== Segment start ==

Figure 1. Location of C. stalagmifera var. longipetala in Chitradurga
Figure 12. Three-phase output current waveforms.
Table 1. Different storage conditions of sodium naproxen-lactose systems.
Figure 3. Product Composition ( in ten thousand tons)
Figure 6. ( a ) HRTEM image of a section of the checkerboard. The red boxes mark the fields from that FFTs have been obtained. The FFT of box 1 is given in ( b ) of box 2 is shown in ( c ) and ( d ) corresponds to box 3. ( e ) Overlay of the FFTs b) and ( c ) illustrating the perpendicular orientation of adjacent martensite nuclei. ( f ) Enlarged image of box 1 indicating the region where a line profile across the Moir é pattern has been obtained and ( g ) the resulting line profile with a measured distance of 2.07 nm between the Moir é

== Segment end ==
== Segment start ==

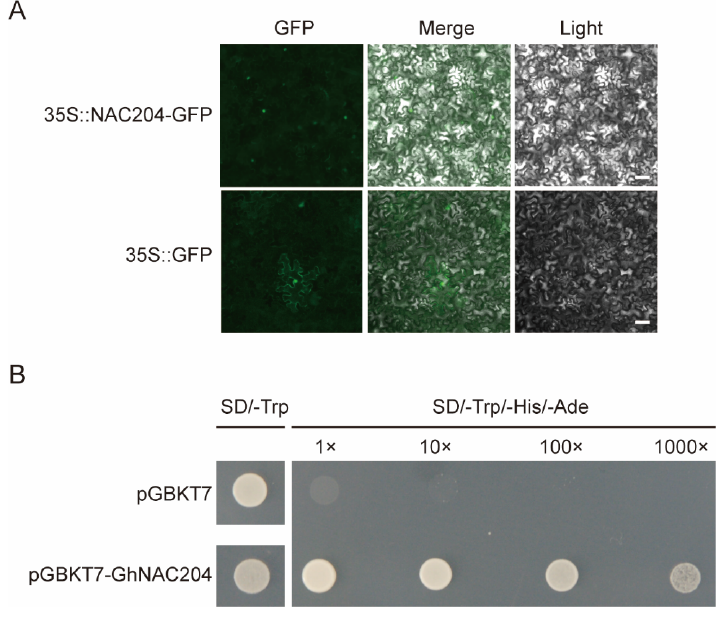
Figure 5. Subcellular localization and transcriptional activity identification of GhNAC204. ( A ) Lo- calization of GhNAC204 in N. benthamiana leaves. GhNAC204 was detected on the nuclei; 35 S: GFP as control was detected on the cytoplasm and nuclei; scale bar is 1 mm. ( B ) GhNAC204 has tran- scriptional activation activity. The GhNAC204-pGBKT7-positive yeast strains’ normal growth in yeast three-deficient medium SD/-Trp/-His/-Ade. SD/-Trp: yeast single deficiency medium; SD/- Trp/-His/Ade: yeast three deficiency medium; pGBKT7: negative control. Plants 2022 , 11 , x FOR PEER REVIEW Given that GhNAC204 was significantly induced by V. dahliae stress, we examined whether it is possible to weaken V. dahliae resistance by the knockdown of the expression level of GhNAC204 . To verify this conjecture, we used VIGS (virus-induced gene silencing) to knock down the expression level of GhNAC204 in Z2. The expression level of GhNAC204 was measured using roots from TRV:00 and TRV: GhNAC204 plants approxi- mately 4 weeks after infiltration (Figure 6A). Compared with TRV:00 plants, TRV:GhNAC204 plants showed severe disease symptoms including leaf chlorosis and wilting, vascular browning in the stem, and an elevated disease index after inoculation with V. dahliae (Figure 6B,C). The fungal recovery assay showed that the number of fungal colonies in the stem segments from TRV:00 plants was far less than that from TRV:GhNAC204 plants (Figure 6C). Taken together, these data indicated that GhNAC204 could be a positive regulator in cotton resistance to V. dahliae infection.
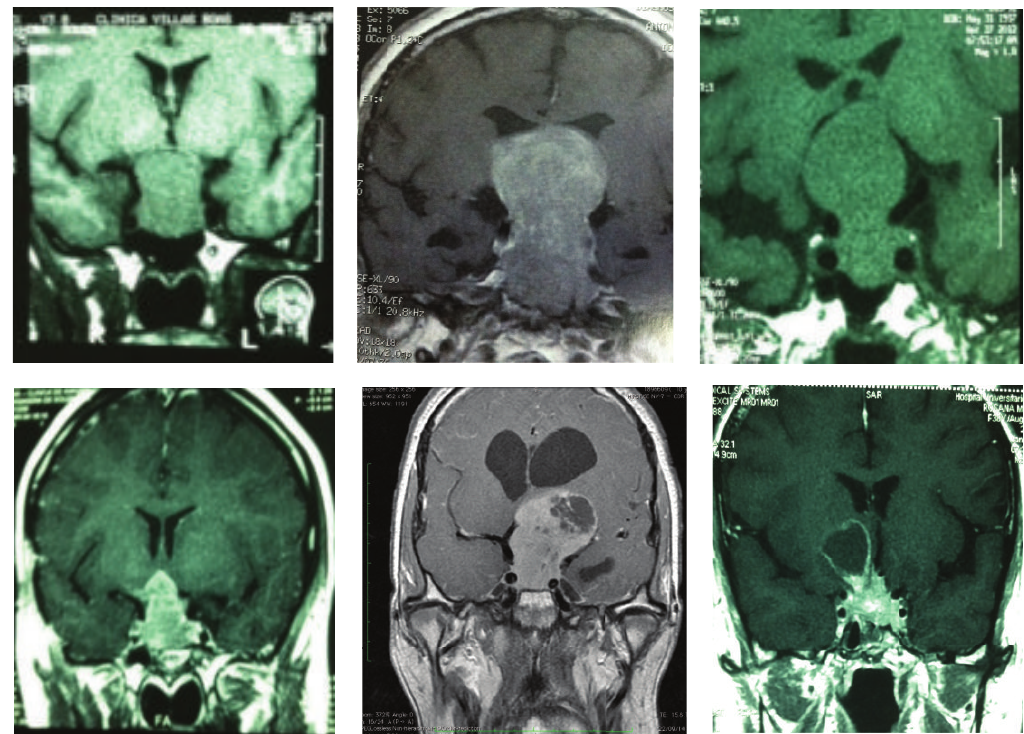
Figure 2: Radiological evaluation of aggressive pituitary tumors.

== Segment end ==

§ Work required
Within the data above, the span starting at the line containing "Figure 1. Location" and ending at the line containing "Figure 3. Product" is to be retyped exactly, with no other lines.

§ Exercise response
Figure 1. Location of C. stalagmifera var. longipetala in Chitradurga
Figure 12. Three-phase output current waveforms.
Table 1. Different storage conditions of sodium naproxen-lactose systems.
Figure 3. Product Composition ( in ten thousand tons)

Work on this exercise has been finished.